Search code examples
azureservicebusazure-servicebus-queues

What kind of exceptions give retries in Azure Service Bus SubscriptionClient?


I am struggling with messages ending up in dead letter queue too quickly. I have specified an ExponentialRetry policy like this:

        private readonly RetryExponential _retryPolicy = new RetryExponential(
            TimeSpan.FromSeconds(1),
            TimeSpan.FromMinutes(20),
            10);

When SQL Server is temporarily down ("because its replica role is RESOLVING which does not allow connections. Try the operation again later.") then the messages end up in dead letter queue without retries.

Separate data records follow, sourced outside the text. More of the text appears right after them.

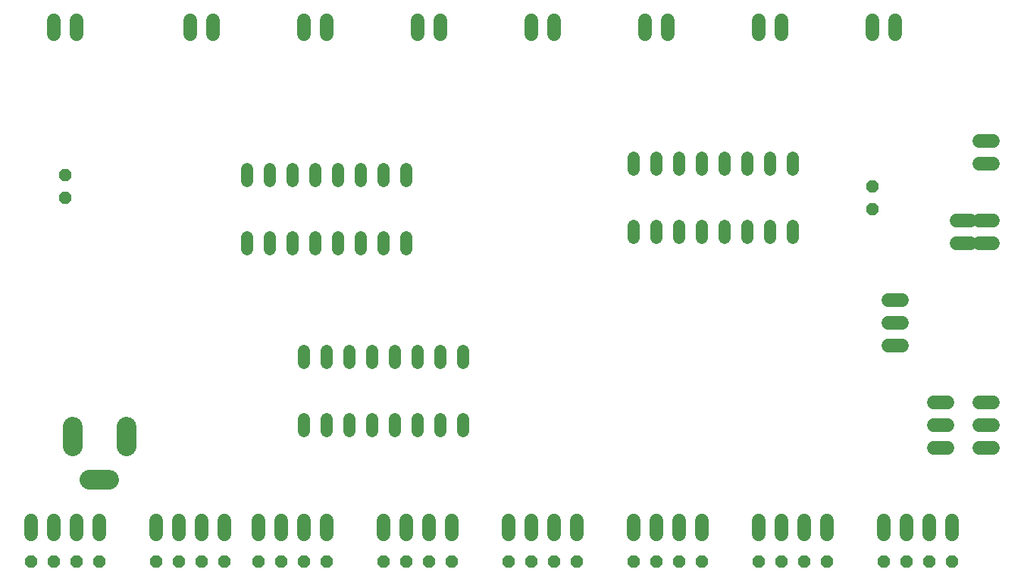
<source format=gbr>
G04 EAGLE Gerber RS-274X export*
G75*
%MOMM*%
%FSLAX34Y34*%
%LPD*%
%INBottom Copper*%
%IPPOS*%
%AMOC8*
5,1,8,0,0,1.08239X$1,22.5*%
G01*
%ADD10C,1.524000*%
%ADD11P,1.429621X8X112.500000*%
%ADD12P,1.429621X8X292.500000*%
%ADD13C,1.320800*%
%ADD14P,1.429621X8X22.500000*%
%ADD15C,2.184400*%


D10*
X1137920Y419100D02*
X1122680Y419100D01*
X1122680Y444500D02*
X1137920Y444500D01*
X1137920Y241300D02*
X1122680Y241300D01*
X1122680Y215900D02*
X1137920Y215900D01*
X1137920Y190500D02*
X1122680Y190500D01*
X1087120Y241300D02*
X1071880Y241300D01*
X1071880Y215900D02*
X1087120Y215900D01*
X1087120Y190500D02*
X1071880Y190500D01*
D11*
X1003300Y457200D03*
X1003300Y482600D03*
D12*
X101600Y495300D03*
X101600Y469900D03*
D10*
X1021080Y355600D02*
X1036320Y355600D01*
X1036320Y330200D02*
X1021080Y330200D01*
X1021080Y304800D02*
X1036320Y304800D01*
X1097280Y419100D02*
X1112520Y419100D01*
X1112520Y444500D02*
X1097280Y444500D01*
D13*
X914400Y501396D02*
X914400Y514604D01*
X889000Y514604D02*
X889000Y501396D01*
X812800Y501396D02*
X812800Y514604D01*
X787400Y514604D02*
X787400Y501396D01*
X863600Y501396D02*
X863600Y514604D01*
X838200Y514604D02*
X838200Y501396D01*
X762000Y501396D02*
X762000Y514604D01*
X736600Y514604D02*
X736600Y501396D01*
X736600Y438404D02*
X736600Y425196D01*
X762000Y425196D02*
X762000Y438404D01*
X787400Y438404D02*
X787400Y425196D01*
X812800Y425196D02*
X812800Y438404D01*
X838200Y438404D02*
X838200Y425196D01*
X863600Y425196D02*
X863600Y438404D01*
X889000Y438404D02*
X889000Y425196D01*
X914400Y425196D02*
X914400Y438404D01*
X304800Y425704D02*
X304800Y412496D01*
X330200Y412496D02*
X330200Y425704D01*
X406400Y425704D02*
X406400Y412496D01*
X431800Y412496D02*
X431800Y425704D01*
X355600Y425704D02*
X355600Y412496D01*
X381000Y412496D02*
X381000Y425704D01*
X457200Y425704D02*
X457200Y412496D01*
X482600Y412496D02*
X482600Y425704D01*
X482600Y488696D02*
X482600Y501904D01*
X457200Y501904D02*
X457200Y488696D01*
X431800Y488696D02*
X431800Y501904D01*
X406400Y501904D02*
X406400Y488696D01*
X381000Y488696D02*
X381000Y501904D01*
X355600Y501904D02*
X355600Y488696D01*
X330200Y488696D02*
X330200Y501904D01*
X304800Y501904D02*
X304800Y488696D01*
D10*
X520700Y652780D02*
X520700Y668020D01*
X495300Y668020D02*
X495300Y652780D01*
X393700Y652780D02*
X393700Y668020D01*
X368300Y668020D02*
X368300Y652780D01*
X1028700Y652780D02*
X1028700Y668020D01*
X1003300Y668020D02*
X1003300Y652780D01*
X901700Y652780D02*
X901700Y668020D01*
X876300Y668020D02*
X876300Y652780D01*
X266700Y652780D02*
X266700Y668020D01*
X241300Y668020D02*
X241300Y652780D01*
X114300Y652780D02*
X114300Y668020D01*
X88900Y668020D02*
X88900Y652780D01*
X774700Y652780D02*
X774700Y668020D01*
X749300Y668020D02*
X749300Y652780D01*
X647700Y652780D02*
X647700Y668020D01*
X622300Y668020D02*
X622300Y652780D01*
D13*
X368300Y222504D02*
X368300Y209296D01*
X393700Y209296D02*
X393700Y222504D01*
X469900Y222504D02*
X469900Y209296D01*
X495300Y209296D02*
X495300Y222504D01*
X419100Y222504D02*
X419100Y209296D01*
X444500Y209296D02*
X444500Y222504D01*
X520700Y222504D02*
X520700Y209296D01*
X546100Y209296D02*
X546100Y222504D01*
X546100Y285496D02*
X546100Y298704D01*
X520700Y298704D02*
X520700Y285496D01*
X495300Y285496D02*
X495300Y298704D01*
X469900Y298704D02*
X469900Y285496D01*
X444500Y285496D02*
X444500Y298704D01*
X419100Y298704D02*
X419100Y285496D01*
X393700Y285496D02*
X393700Y298704D01*
X368300Y298704D02*
X368300Y285496D01*
D10*
X1016000Y109220D02*
X1016000Y93980D01*
X1041400Y93980D02*
X1041400Y109220D01*
X876300Y109220D02*
X876300Y93980D01*
X901700Y93980D02*
X901700Y109220D01*
X736600Y109220D02*
X736600Y93980D01*
X762000Y93980D02*
X762000Y109220D01*
X596900Y109220D02*
X596900Y93980D01*
X622300Y93980D02*
X622300Y109220D01*
X457200Y109220D02*
X457200Y93980D01*
X482600Y93980D02*
X482600Y109220D01*
X317500Y109220D02*
X317500Y93980D01*
X342900Y93980D02*
X342900Y109220D01*
X203200Y109220D02*
X203200Y93980D01*
X228600Y93980D02*
X228600Y109220D01*
X63500Y109220D02*
X63500Y93980D01*
X88900Y93980D02*
X88900Y109220D01*
X1092200Y109220D02*
X1092200Y93980D01*
X1066800Y93980D02*
X1066800Y109220D01*
X952500Y109220D02*
X952500Y93980D01*
X927100Y93980D02*
X927100Y109220D01*
X812800Y109220D02*
X812800Y93980D01*
X787400Y93980D02*
X787400Y109220D01*
X673100Y109220D02*
X673100Y93980D01*
X647700Y93980D02*
X647700Y109220D01*
X533400Y109220D02*
X533400Y93980D01*
X508000Y93980D02*
X508000Y109220D01*
X393700Y109220D02*
X393700Y93980D01*
X368300Y93980D02*
X368300Y109220D01*
X279400Y109220D02*
X279400Y93980D01*
X254000Y93980D02*
X254000Y109220D01*
X139700Y109220D02*
X139700Y93980D01*
X114300Y93980D02*
X114300Y109220D01*
D14*
X1016000Y63500D03*
X1041400Y63500D03*
X508000Y63500D03*
X533400Y63500D03*
X317500Y63500D03*
X342900Y63500D03*
X368300Y63500D03*
X393700Y63500D03*
X203200Y63500D03*
X228600Y63500D03*
X254000Y63500D03*
X279400Y63500D03*
X63500Y63500D03*
X88900Y63500D03*
X114300Y63500D03*
X139700Y63500D03*
X1066800Y63500D03*
X1092200Y63500D03*
X876300Y63500D03*
X901700Y63500D03*
X927100Y63500D03*
X952500Y63500D03*
X736600Y63500D03*
X762000Y63500D03*
X787400Y63500D03*
X812800Y63500D03*
X596900Y63500D03*
X622300Y63500D03*
X647700Y63500D03*
X673100Y63500D03*
X457200Y63500D03*
X482600Y63500D03*
D10*
X1122680Y508000D02*
X1137920Y508000D01*
X1137920Y533400D02*
X1122680Y533400D01*
D15*
X150622Y155200D02*
X128778Y155200D01*
X109700Y192278D02*
X109700Y214122D01*
X169700Y214122D02*
X169700Y192278D01*
M02*

</source>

What do I do to get retries?

I looked in the source code for the SDK, and it seems that only transient ServiceBusException give retries, but I find that quite odd.

UPDATE:

After discussing with my coworkers and looking a little bit more in Application Insights, I can see that it actually has retried 10 times, but all within 2 seconds. This is the Max Delivery Count set on the subscription itself - not on the client. This delivery is not affected by any exponential backoff as I want and need.

Max DElivery Count on subscription is 10


Solution

  • I looked in the source code for the SDK, and it seems that only transient ServiceBusException give retries, but I find that quite odd.

    This is correct and follows the design. When an error is a transient error (connectivity issue, throttling, etc.) the client will retry using the RetryPolicy. Otherwise, it's not something that a retry would help, therefore re-trying the same operation would not help.

    To your specific case - the code you have is executed and the message is processed. There's no issue between the client and the broker. That's why the policy is not kicking in. Further on that, you confirm that it's an application issue, given that the message is retried by your process and ends up in the dead-letter queue.

    I am struggling with messages ending up in dead letter queue too quickly.

    What you need is an application retries and backoff to ensure the message is not retried immediately multiple times, causing it to be dead-lettered. This part can be a bit tricker, depending on how long your SQL server is down. There are a few options:

    1. Schedule the message in the future to let SQL Server recover. This option will require to schedule a new message.
    2. Defer the message and handle it later. This will mean you'd need to keep a record of the deferred message SequenceNumbers. One way to implement this option is by scheduling a new message with the sequence number of the original message.
    3. Use an abstraction on top of Service Bus that provides a high-level concept/feature to perform retries, e.g. MassTransit or NServiceBus (Recoverability).